Real benchmark data (approximate)
"""
return {
"perplexity": {
"fp16_baseline": 5.00,
"fp8": 5.02,
"int8": 5.08,
"degradation_fp8": "0.4%",
"degradation_int8": "1.6%",
},
"mmlu_accuracy": {
"fp16_baseline": 68.0,
"fp8": 67.7,
"int8": 67.2,
"degradation_fp8": "0.4%",
"degradation_int8": "1.2%",
},
"code_pass_rate": {
"fp16_baseline": 45.0,
"fp8": 44.5,
"int8": 43.2,
"degradation_fp8": "1.1%",
"degradation_int8": "4.0%",
},
"conclusion": """
FP8 quality is consistently closer to FP16.
For sensitive tasks like code, FP8 > INT8.

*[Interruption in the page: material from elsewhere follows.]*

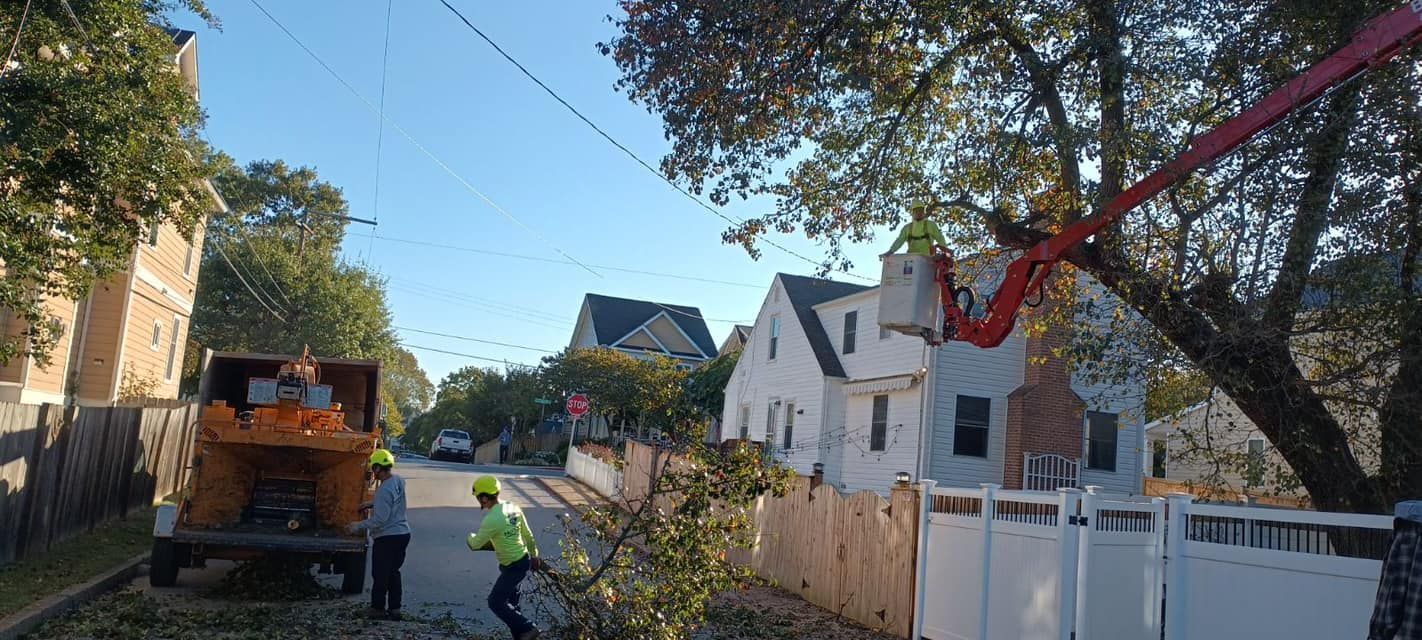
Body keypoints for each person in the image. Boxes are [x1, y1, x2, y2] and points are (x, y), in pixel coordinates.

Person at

For tolerant tasks, both are acceptable.
""",
}
When to Use FP8
def fp8_decision_matrix():
return {
"use_fp8": [
{
"condition": "Have H100 GPUs",
"reason": "Native support, best performance",
},
{
"condition": "Quality-sensitive tasks",
"reason": "Better quality than INT8",
},
{
"condition": "Want simple setup",
"reason": "No complex quantization process",
},
{
"condition": "Mixed precision workflow",
"reason": "Works well with FP16 components",
},
],
"use_int8_instead": [
{
"condition": "A100 or older GPUs",
"reason": "No FP8 hardware support",
},
{
"condition": "Extreme memory constraints",
"reason": "INT4 available, FP4 is not",
},
{
"condition": "Using pre-quantized models",
"reason": "Most available models are INT8",
},
],
"use_fp16": [
{
"condition": "Maximum quality required",
"reason": "No precision loss",
},
{
"condition": "Memory not constrained",
"reason": "No reason to optimize",
},
],
}
Implementation
class FP8Implementation:
vllm = """
# vLLM with FP8
# Requires H100 + FP8 model or dynamic quantization
# Option 1: Use FP8 quantized model
vllm serve model-name-fp8 --dtype float8
# Option 2: Dynamic FP8 quantization
vllm serve model-name --quantization fp8
"""
tensorrt_llm = """
# TensorRT-LLM with FP8
# Build engine with FP8
python build.py \\
--model_dir ./model \\
--dtype float16 \\
--use_fp8_context_fmha \\
--fp8_kv_cache
"""
transformers = """
# Native transformers (limited support)
# Most FP8 workflows go through vLLM or TensorRT-LLM
"""
Performance Numbers
def fp8_performance():
"""
Typical performance comparison on H100
"""
return {
"throughput_tokens_per_second": {
"fp16": 50,
"fp8": 85,
"int8": 90,
"improvement_fp8_over_fp16": "70%",
},
"memory_usage_gb": {
"fp16": 140, # 70B model
"fp8": 70,
"int8": 70,
"reduction": "50%",
},
"latency_ms_ttft": {
"fp16": 100,
"fp8": 70,
"int8": 65,
"improvement": "30%",
},
"note": """
FP8 and INT8 have similar performance.
FP8 typically has better quality.
Choose FP8 when quality matters, INT8 when every ms counts.
""",
}
Migration Path
def fp8_migration():
return [
{
"step": 1,
"action": "Verify hardware support",
"command": "nvidia-smi -q | grep FP8",
},
{
"step": 2,
"action": "Benchmark FP16 baseline",
"metrics": ["Throughput", "Latency", "Quality scores"],
},
{
"step": 3,
"action": "Enable FP8 in serving framework",
"command": "Add --dtype float8 or --quantization fp8",
},
{
"step": 4,
"action": "Run quality benchmarks",
"check": "Verify < 1% degradation",
},
{
"step": 5,
"action": "Deploy with monitoring",
"watch": ["Quality metrics", "User feedback"],
},
]
FP8 on H100 is becoming the default choice for production inference. It offers the memory efficiency of INT8 with quality much closer to FP16. If you have H100s, there's rarely a reason not to use it.